§ **SOURCE DATA**:
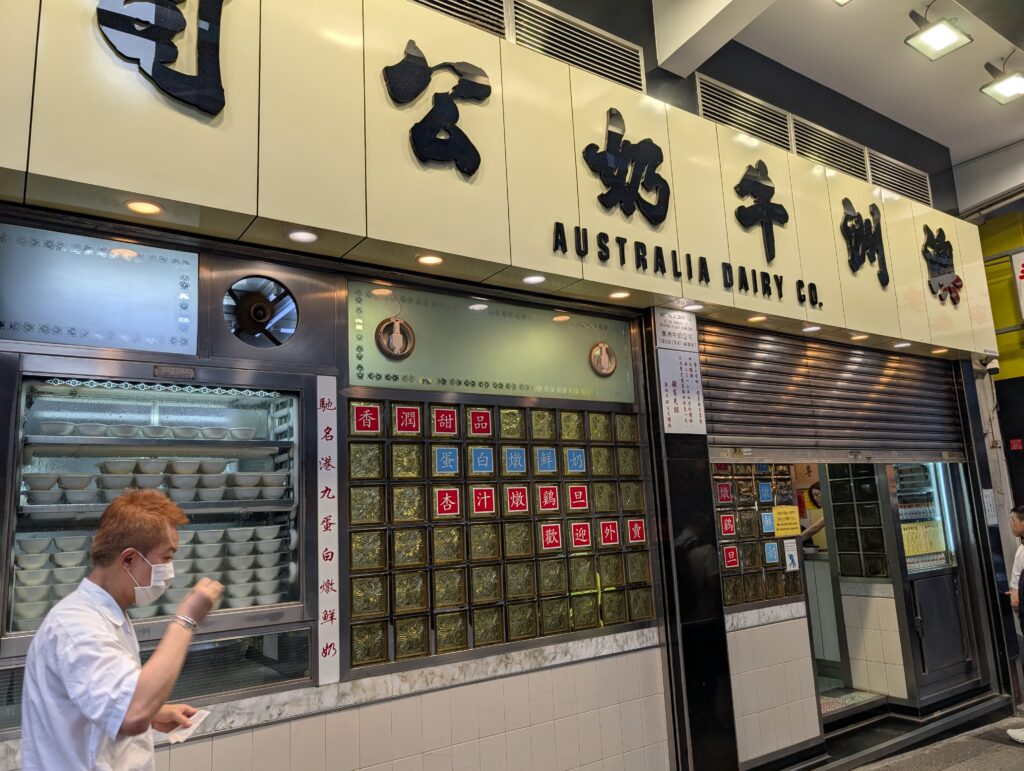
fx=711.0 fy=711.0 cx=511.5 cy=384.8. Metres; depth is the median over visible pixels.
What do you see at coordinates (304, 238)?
recessed light
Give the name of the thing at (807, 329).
recessed light
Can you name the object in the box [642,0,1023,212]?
ceiling
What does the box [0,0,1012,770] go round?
storefront wall
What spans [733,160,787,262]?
character
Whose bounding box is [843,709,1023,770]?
pavement
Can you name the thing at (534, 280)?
recessed light
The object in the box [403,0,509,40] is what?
air vent
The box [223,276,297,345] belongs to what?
round vent
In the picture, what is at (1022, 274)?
sign
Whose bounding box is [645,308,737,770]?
pillar
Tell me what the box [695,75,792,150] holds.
air vent
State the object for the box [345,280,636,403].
glass panel
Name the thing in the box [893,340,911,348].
recessed light
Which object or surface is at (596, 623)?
glass block window
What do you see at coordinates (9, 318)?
glass panel
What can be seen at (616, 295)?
recessed light
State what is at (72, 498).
bowls
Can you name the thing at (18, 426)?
display case
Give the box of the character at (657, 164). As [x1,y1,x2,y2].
[582,108,668,225]
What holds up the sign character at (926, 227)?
attached to the shop sign at (254, 208)
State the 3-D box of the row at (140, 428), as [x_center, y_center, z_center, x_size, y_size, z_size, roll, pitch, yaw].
[-1.398,0.197,2.760,0.849,0.048,0.160,4,-12,-34]
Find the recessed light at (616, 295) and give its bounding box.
[608,290,630,299]
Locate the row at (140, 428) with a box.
[33,423,261,440]
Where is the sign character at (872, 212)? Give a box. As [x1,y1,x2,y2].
[839,195,889,286]
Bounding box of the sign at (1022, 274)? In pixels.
[1011,250,1023,320]
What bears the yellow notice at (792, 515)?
attached to the glass block window at (754, 560)
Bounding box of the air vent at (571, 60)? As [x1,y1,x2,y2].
[507,0,647,91]
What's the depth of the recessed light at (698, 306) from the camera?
3.91 m
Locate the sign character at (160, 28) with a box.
[94,0,225,115]
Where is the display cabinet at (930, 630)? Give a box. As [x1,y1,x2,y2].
[886,462,979,700]
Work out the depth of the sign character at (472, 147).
2.84 m
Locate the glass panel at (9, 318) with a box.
[0,221,199,354]
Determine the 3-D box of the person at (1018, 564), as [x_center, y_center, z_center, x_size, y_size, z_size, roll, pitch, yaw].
[3.391,1.503,4.439,0.476,1.432,0.592,-6,-11,18]
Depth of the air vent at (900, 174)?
5.39 m
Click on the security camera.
(994, 367)
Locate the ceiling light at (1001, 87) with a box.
[979,58,1023,104]
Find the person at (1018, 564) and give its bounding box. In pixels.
[1005,504,1023,742]
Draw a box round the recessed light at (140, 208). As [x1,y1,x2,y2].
[123,200,163,215]
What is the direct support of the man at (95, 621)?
on the pavement
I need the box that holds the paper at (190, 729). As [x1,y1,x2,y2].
[161,708,210,743]
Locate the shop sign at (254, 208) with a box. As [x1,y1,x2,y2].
[1,0,999,356]
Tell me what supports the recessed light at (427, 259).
in the shop sign at (254, 208)
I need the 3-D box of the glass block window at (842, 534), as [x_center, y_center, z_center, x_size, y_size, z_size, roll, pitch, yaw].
[2.665,0.954,5.468,0.144,1.018,0.369,4,-12,-34]
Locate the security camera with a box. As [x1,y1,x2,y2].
[978,355,999,375]
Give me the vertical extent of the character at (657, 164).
0.589 m
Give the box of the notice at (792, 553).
[782,538,799,571]
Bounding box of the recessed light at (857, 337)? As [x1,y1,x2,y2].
[850,333,868,340]
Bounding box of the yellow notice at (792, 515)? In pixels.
[771,504,801,536]
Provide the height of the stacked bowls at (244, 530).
0.288 m
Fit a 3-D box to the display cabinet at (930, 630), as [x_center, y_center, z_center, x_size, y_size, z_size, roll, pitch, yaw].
[3.073,1.326,5.649,0.825,2.046,0.629,4,-12,-34]
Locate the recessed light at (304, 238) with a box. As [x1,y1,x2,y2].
[287,229,317,242]
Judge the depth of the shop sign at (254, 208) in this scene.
2.88 m
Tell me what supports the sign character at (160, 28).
attached to the shop sign at (254, 208)
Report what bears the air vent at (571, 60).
in the storefront wall at (418, 700)
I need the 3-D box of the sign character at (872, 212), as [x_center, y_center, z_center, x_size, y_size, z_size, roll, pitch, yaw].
[2.297,-0.946,4.637,0.524,0.607,0.034,4,-12,-34]
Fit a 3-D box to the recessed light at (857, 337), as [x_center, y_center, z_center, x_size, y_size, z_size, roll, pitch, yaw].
[2.342,-0.325,4.803,0.116,0.013,0.115,4,-12,-34]
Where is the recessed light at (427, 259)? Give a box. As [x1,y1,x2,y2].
[416,253,443,265]
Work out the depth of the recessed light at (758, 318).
4.26 m
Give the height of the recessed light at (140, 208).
0.012 m
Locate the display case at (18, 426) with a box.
[1,357,314,676]
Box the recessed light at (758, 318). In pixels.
[748,314,766,322]
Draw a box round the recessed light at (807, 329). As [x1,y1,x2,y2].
[801,324,821,332]
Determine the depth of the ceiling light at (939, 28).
4.26 m
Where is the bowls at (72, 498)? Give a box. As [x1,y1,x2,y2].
[20,458,286,506]
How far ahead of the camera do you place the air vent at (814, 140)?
4.84 m
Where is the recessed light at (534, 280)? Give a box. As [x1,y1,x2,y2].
[522,273,545,284]
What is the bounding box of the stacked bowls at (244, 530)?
[8,524,290,628]
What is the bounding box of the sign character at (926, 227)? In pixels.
[921,223,961,302]
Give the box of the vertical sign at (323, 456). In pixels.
[316,378,340,685]
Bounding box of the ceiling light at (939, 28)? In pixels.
[904,5,972,60]
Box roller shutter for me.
[704,323,970,463]
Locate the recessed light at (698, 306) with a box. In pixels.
[683,302,703,311]
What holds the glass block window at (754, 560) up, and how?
in the storefront wall at (418, 700)
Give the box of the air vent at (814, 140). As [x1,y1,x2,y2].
[791,117,868,179]
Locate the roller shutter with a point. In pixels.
(825, 411)
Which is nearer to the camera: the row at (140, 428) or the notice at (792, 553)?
the row at (140, 428)
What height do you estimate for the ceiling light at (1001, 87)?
0.257 m
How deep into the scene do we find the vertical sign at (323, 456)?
2.71 m
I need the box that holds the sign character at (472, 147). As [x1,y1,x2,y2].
[383,42,486,178]
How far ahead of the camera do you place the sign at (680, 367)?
3.81 m
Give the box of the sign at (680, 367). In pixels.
[655,317,706,434]
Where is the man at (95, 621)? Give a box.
[17,485,220,770]
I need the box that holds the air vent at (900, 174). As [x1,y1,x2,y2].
[867,152,932,206]
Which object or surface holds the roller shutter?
in the storefront wall at (418, 700)
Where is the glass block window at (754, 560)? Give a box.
[712,462,804,607]
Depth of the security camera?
5.61 m
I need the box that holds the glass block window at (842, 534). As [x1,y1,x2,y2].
[826,464,888,573]
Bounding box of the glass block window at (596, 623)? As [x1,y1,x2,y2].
[341,393,656,675]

§ **WHAT IS EXPECTED**:
Each record is to be restated word for word; no picture goes in.

§ **COMPLETED TASK**:
fx=711.0 fy=711.0 cx=511.5 cy=384.8. Metres; depth is the median over visible pixels.
What do you see at coordinates (304, 238)?
recessed light
Give the name of the thing at (807, 329).
recessed light
Can you name the object in the box [642,0,1023,212]?
ceiling
What does the box [0,0,1012,770] go round?
storefront wall
What spans [733,160,787,262]?
character
Whose bounding box is [843,709,1023,770]?
pavement
Can you name the thing at (534, 280)?
recessed light
The object in the box [403,0,509,40] is what?
air vent
The box [223,276,297,345] belongs to what?
round vent
In the picture, what is at (1022, 274)?
sign
Whose bounding box is [645,308,737,770]?
pillar
Tell me what the box [695,75,792,150] holds.
air vent
State the object for the box [345,280,636,403].
glass panel
Name the thing in the box [893,340,911,348].
recessed light
Which object or surface is at (596, 623)?
glass block window
What do you see at coordinates (9, 318)?
glass panel
What can be seen at (616, 295)?
recessed light
State what is at (72, 498).
bowls
Can you name the thing at (18, 426)?
display case
Give the box of the character at (657, 164). As [x1,y1,x2,y2].
[582,108,668,225]
What holds up the sign character at (926, 227)?
attached to the shop sign at (254, 208)
State the 3-D box of the row at (140, 428), as [x_center, y_center, z_center, x_size, y_size, z_size, roll, pitch, yaw].
[-1.398,0.197,2.760,0.849,0.048,0.160,4,-12,-34]
Find the recessed light at (616, 295) and give its bounding box.
[608,290,630,299]
Locate the row at (140, 428) with a box.
[33,423,261,440]
Where is the sign character at (872, 212)? Give a box. As [x1,y1,x2,y2].
[839,195,889,286]
Bounding box of the sign at (1022, 274)? In pixels.
[1011,250,1023,320]
What bears the yellow notice at (792, 515)?
attached to the glass block window at (754, 560)
Bounding box of the air vent at (571, 60)? As [x1,y1,x2,y2].
[507,0,647,91]
What's the depth of the recessed light at (698, 306) from the camera?
3.91 m
Locate the sign character at (160, 28) with a box.
[94,0,225,115]
Where is the display cabinet at (930, 630)? Give a box. As [x1,y1,x2,y2].
[886,462,979,700]
Work out the depth of the sign character at (472, 147).
2.84 m
Locate the glass panel at (9, 318) with a box.
[0,221,199,354]
Determine the 3-D box of the person at (1018, 564), as [x_center, y_center, z_center, x_size, y_size, z_size, roll, pitch, yaw].
[3.391,1.503,4.439,0.476,1.432,0.592,-6,-11,18]
Depth of the air vent at (900, 174)?
5.39 m
Click on the security camera.
(994, 367)
Locate the ceiling light at (1001, 87) with a box.
[979,58,1023,104]
Find the person at (1018, 564) and give its bounding box. In pixels.
[1005,504,1023,742]
Draw a box round the recessed light at (140, 208). As [x1,y1,x2,y2].
[123,200,163,215]
What is the direct support of the man at (95, 621)?
on the pavement
I need the box that holds the paper at (190, 729). As [x1,y1,x2,y2].
[161,708,210,743]
Locate the shop sign at (254, 208) with a box. As [x1,y1,x2,y2].
[1,0,999,356]
Tell me what supports the recessed light at (427, 259).
in the shop sign at (254, 208)
I need the 3-D box of the glass block window at (842, 534), as [x_center, y_center, z_center, x_size, y_size, z_size, roll, pitch, yaw].
[2.665,0.954,5.468,0.144,1.018,0.369,4,-12,-34]
Locate the security camera with a box. As [x1,y1,x2,y2].
[978,355,999,375]
Give me the vertical extent of the character at (657, 164).
0.589 m
Give the box of the notice at (792, 553).
[782,538,799,571]
Bounding box of the recessed light at (857, 337)? As [x1,y1,x2,y2].
[850,333,868,340]
Bounding box of the yellow notice at (792, 515)? In pixels.
[771,504,801,536]
Provide the height of the stacked bowls at (244, 530).
0.288 m
Fit a 3-D box to the display cabinet at (930, 630), as [x_center, y_center, z_center, x_size, y_size, z_size, roll, pitch, yaw].
[3.073,1.326,5.649,0.825,2.046,0.629,4,-12,-34]
Locate the recessed light at (304, 238) with a box. As [x1,y1,x2,y2].
[287,229,317,242]
Judge the depth of the shop sign at (254, 208) in this scene.
2.88 m
Tell me what supports the sign character at (160, 28).
attached to the shop sign at (254, 208)
Report what bears the air vent at (571, 60).
in the storefront wall at (418, 700)
I need the 3-D box of the sign character at (872, 212), as [x_center, y_center, z_center, x_size, y_size, z_size, roll, pitch, yaw].
[2.297,-0.946,4.637,0.524,0.607,0.034,4,-12,-34]
Fit a 3-D box to the recessed light at (857, 337), as [x_center, y_center, z_center, x_size, y_size, z_size, roll, pitch, yaw].
[2.342,-0.325,4.803,0.116,0.013,0.115,4,-12,-34]
Where is the recessed light at (427, 259)? Give a box. As [x1,y1,x2,y2].
[416,253,443,265]
Work out the depth of the recessed light at (758, 318).
4.26 m
Give the height of the recessed light at (140, 208).
0.012 m
Locate the display case at (18, 426) with a box.
[1,357,314,676]
Box the recessed light at (758, 318). In pixels.
[748,314,766,322]
Draw a box round the recessed light at (807, 329). As [x1,y1,x2,y2].
[801,324,821,332]
Determine the depth of the ceiling light at (939, 28).
4.26 m
Where is the bowls at (72, 498)? Give a box. As [x1,y1,x2,y2].
[20,458,286,506]
How far ahead of the camera do you place the air vent at (814, 140)?
4.84 m
Where is the recessed light at (534, 280)? Give a box. As [x1,y1,x2,y2].
[522,273,545,284]
What is the bounding box of the stacked bowls at (244, 530)?
[8,524,290,628]
What is the bounding box of the sign character at (926, 227)? In pixels.
[921,223,961,302]
Give the box of the vertical sign at (323, 456). In pixels.
[316,378,340,685]
Bounding box of the ceiling light at (939, 28)? In pixels.
[904,5,972,60]
Box roller shutter for me.
[704,323,970,463]
Locate the recessed light at (698, 306) with a box. In pixels.
[683,302,703,311]
What holds the glass block window at (754, 560) up, and how?
in the storefront wall at (418, 700)
Give the box of the air vent at (814, 140). As [x1,y1,x2,y2].
[791,117,868,179]
Locate the roller shutter with a point. In pixels.
(825, 411)
Which is nearer to the camera: the row at (140, 428) or the notice at (792, 553)?
the row at (140, 428)
What height do you estimate for the ceiling light at (1001, 87)?
0.257 m
How deep into the scene do we find the vertical sign at (323, 456)?
2.71 m
I need the box that holds the sign character at (472, 147). As [x1,y1,x2,y2].
[383,42,486,178]
How far ahead of the camera do you place the sign at (680, 367)?
3.81 m
Give the box of the sign at (680, 367). In pixels.
[655,317,706,434]
Where is the man at (95, 621)? Give a box.
[17,485,220,770]
I need the box that holds the air vent at (900, 174). As [x1,y1,x2,y2].
[867,152,932,206]
Which object or surface holds the roller shutter?
in the storefront wall at (418, 700)
Where is the glass block window at (754, 560)? Give a box.
[712,462,804,607]
Depth of the security camera?
5.61 m
I need the box that holds the glass block window at (842, 534). As [x1,y1,x2,y2].
[826,464,888,573]
Bounding box of the glass block window at (596, 623)? As [x1,y1,x2,y2].
[341,393,656,675]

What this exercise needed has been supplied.